Nun zeigte sich der Bezos-Konzern zwar einsichtig: "Wir entschuldigen uns beim Abgeordneten Pocan." Eine Entschuldigung an die betroffenen Mitarbeiter enthält das Statement aber nicht. Allerdings kündigte Amazon an, das Problem in Angriff nehmen zu wollen. "Wir wissen bislang noch nicht wie, aber wir werden nach Lösungen suchen." Das Unternehmen betonte jedoch auch, dass es sich um ein branchenweites Problem handele, das sich nicht auf Amazon beschränke und sich durch die Schließung öffentlicher WCs in der Corona-Krise verschärft habe.

Amazon war in den vergangenen Wochen sogar noch stärker unter Druck geraten.

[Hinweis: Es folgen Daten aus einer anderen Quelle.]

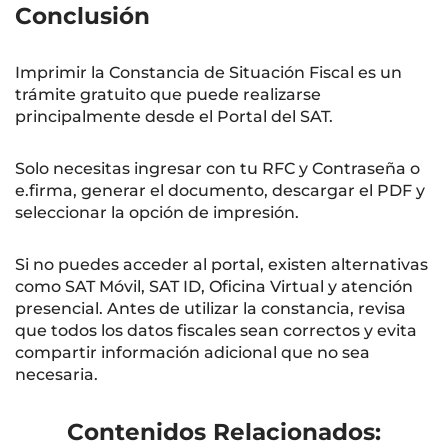
Conclusión
Imprimir la Constancia de Situación Fiscal es un
trámite gratuito que puede realizarse
principalmente desde el Portal del SAT.
Solo necesitas ingresar con tu RFC y Contraseña o
e.firma, generar el documento, descargar el PDF y
seleccionar la opción de impresión.
Si no puedes acceder al portal, existen alternativas
como SAT Móvil, SAT ID, Oficina Virtual y atención
presencial. Antes de utilizar la constancia, revisa
que todos los datos fiscales sean correctos y evita
compartir información adicional que no sea
necesaria.
Contenidos Relacionados: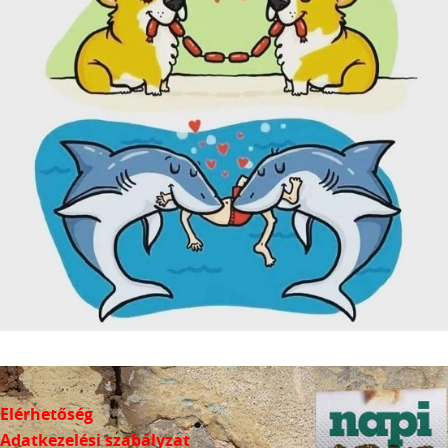
Elérhetőség
Adatkezelési szabályzat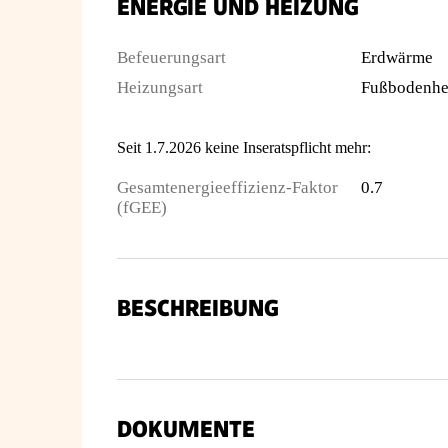
ENERGIE UND HEIZUNG
Befeuerungsart
Erdwärme
Heizungsart
Fußbodenhe
Seit 1.7.2026 keine Inseratspflicht mehr:
Gesamtenergieeffizienz-Faktor
0.7
(fGEE)
BESCHREIBUNG
DOKUMENTE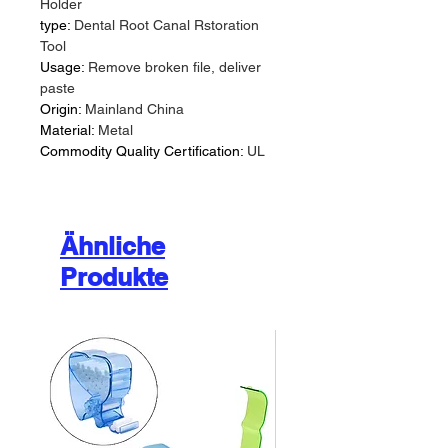
Holder
type:
Dental Root Canal Rstoration
Tool
Usage:
Remove broken file, deliver
paste
Origin:
Mainland China
Material:
Metal
Commodity Quality Certification:
UL
Ähnliche
Produkte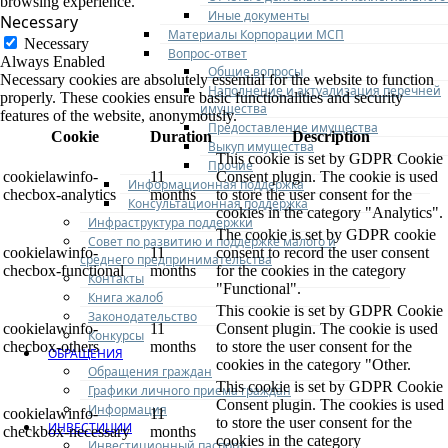
browsing experience.
Иные документы
Necessary
Материалы Корпорации МСП
Necessary
Вопрос-ответ
Always Enabled
Общие вопросы
Necessary cookies are absolutely essential for the website to function
Наполнение и актуализация перечней
properly. These cookies ensure basic functionalities and security
имущества
features of the website, anonymously.
Предоставление имущества
Cookie
Duration
Description
Выкуп имущества
This cookie is set by GDPR Cookie
Прочие
cookielawinfo-
11
Consent plugin. The cookie is used
Информационная поддержка
checbox-analytics
months
to store the user consent for the
Консультационная поддержка
cookies in the category "Analytics".
Инфраструктура поддержки
The cookie is set by GDPR cookie
Совет по развитию и поддержке малого и
cookielawinfo-
11
consent to record the user consent
среднего предпринимательства
checbox-functional
months
for the cookies in the category
Контакты
"Functional".
Книга жалоб
This cookie is set by GDPR Cookie
Законодательство
cookielawinfo-
11
Consent plugin. The cookie is used
Конкурсы
checbox-others
months
to store the user consent for the
ОБРАЩЕНИЯ
cookies in the category "Other.
Обращения граждан
This cookie is set by GDPR Cookie
Графики личного приема граждан
Consent plugin. The cookies is used
Информация
cookielawinfo-
11
to store the user consent for the
ИНВЕСТИЦИИ
checkbox-necessary
months
cookies in the category
Инвестиционный паспорт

Kurz nach dem Disput mit dem Politiker Pocan hatte das Investigativportal "The Intercept" geleakte Dokumente einer Amazonlogistics-Managerin veröffentlicht, in denen unter anderem klargestellt wird, dass keine Tüten mit "menschlichen Fäkalien" in den Lieferzentren geduldet werden. Amazon äußerte sich dazu auf Nachfrage zunächst nicht und ging auch in der aktuellen Stellungnahme nicht darauf ein. Die Arbeitsbedingungen des Konzerns standen zuletzt besonders stark im Fokus, da durch eine Abstimmung in Alabama erstmals eine US-Gewerkschaft bei Amazon Einzug erhalten könnte.